Exercices à faire:
a - Recopiez le passage de l'extrait sur le déraillement qui commence aux mots "Que s'est-il passé" et s'arrête après "et Vendenheim (Bas-Rhin).", en changeant "rame" en "motrice".
b - D'après l'extrait sur le déraillement, à quelle vitesse le train aborde-t-il la courbe au niveau d'Eckwersheim ?

Extrait de page:
-*-

Près de neuf ans après le drame, la SNCF, ses filiales Systra (commanditaire des essais) et SNCF Réseau (gestionnaire des voies) ainsi que le conducteur, un cadre de la SNCF chargé de lui donner les consignes de freinage et un ingénieur de Systra (chargé de renseigner le conducteur sur les particularités de la voie) sont sur le banc des prévenus. Ils sont poursuivis pour homicides et blessures involontaires par maladresse, imprudence, négligence ou manquement à une obligation de sécurité.

Que s'est-il passé le 14 novembre 2015 ?

Le 14 novembre 2015, 53 personnes, salariés du secteur ferroviaire et membres de leurs familles, dont quatre enfants, prennent place à bord de la rame pour l'ultime test du tronçon de la nouvelle Ligne à grande vitesse Est européenne (LGVEE) entre Baudrecourt (Moselle) et Vendenheim (Bas-Rhin).

À 15h04, au niveau d'Eckwersheim (Bas-Rhin), à 20 km de Strasbourg, le train aborde une courbe à 265 km/h, très largement au-dessus des 176 km/h prévus à cet endroit. Le train déraille 200 mètres plus loin à une vitesse de 243 km/h, avant de percuter un pont et de basculer dans le canal de la Marne au Rhin.

-*-

Données recueillies
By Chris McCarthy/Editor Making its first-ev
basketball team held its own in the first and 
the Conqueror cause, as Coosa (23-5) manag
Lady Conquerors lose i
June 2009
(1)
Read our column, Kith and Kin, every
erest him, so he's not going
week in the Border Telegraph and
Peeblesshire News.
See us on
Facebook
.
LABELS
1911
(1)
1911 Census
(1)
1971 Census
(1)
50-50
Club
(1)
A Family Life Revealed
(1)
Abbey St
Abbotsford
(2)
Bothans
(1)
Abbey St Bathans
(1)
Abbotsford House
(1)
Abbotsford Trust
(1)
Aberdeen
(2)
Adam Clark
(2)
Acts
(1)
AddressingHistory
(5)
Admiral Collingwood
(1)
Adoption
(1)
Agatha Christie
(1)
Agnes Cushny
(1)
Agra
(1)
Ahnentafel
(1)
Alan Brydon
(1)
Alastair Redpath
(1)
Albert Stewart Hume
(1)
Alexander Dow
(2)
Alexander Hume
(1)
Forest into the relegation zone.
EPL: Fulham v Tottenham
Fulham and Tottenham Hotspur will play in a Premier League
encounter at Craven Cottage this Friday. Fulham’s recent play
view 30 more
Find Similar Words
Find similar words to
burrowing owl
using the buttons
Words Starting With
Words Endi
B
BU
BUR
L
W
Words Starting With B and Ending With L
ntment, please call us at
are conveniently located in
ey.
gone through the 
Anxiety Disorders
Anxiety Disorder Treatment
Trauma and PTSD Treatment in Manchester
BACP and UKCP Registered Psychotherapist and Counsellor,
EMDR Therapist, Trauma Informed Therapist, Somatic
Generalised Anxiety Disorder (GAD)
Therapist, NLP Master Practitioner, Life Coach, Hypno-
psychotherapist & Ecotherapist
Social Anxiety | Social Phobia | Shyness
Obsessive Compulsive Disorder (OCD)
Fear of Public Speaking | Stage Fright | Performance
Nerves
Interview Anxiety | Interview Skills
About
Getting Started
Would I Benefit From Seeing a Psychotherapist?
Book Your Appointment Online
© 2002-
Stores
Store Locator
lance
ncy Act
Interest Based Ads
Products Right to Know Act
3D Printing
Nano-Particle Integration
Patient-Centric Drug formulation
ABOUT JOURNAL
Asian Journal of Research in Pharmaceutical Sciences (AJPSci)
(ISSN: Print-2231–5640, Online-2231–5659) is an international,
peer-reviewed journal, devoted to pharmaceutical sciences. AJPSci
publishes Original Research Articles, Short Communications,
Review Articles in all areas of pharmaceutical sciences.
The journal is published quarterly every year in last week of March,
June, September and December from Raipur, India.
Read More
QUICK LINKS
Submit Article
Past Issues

-*-

Corrigé de l'exercice:
a -
Que s'est-il passé le 14 novembre 2015 ?

Le 14 novembre 2015, 53 personnes, salariés du secteur ferroviaire et membres de leurs familles, dont quatre enfants, prennent place à bord de la motrice pour l'ultime test du tronçon de la nouvelle Ligne à grande vitesse Est européenne (LGVEE) entre Baudrecourt (Moselle) et Vendenheim (Bas-Rhin).

b - À 265 km/h.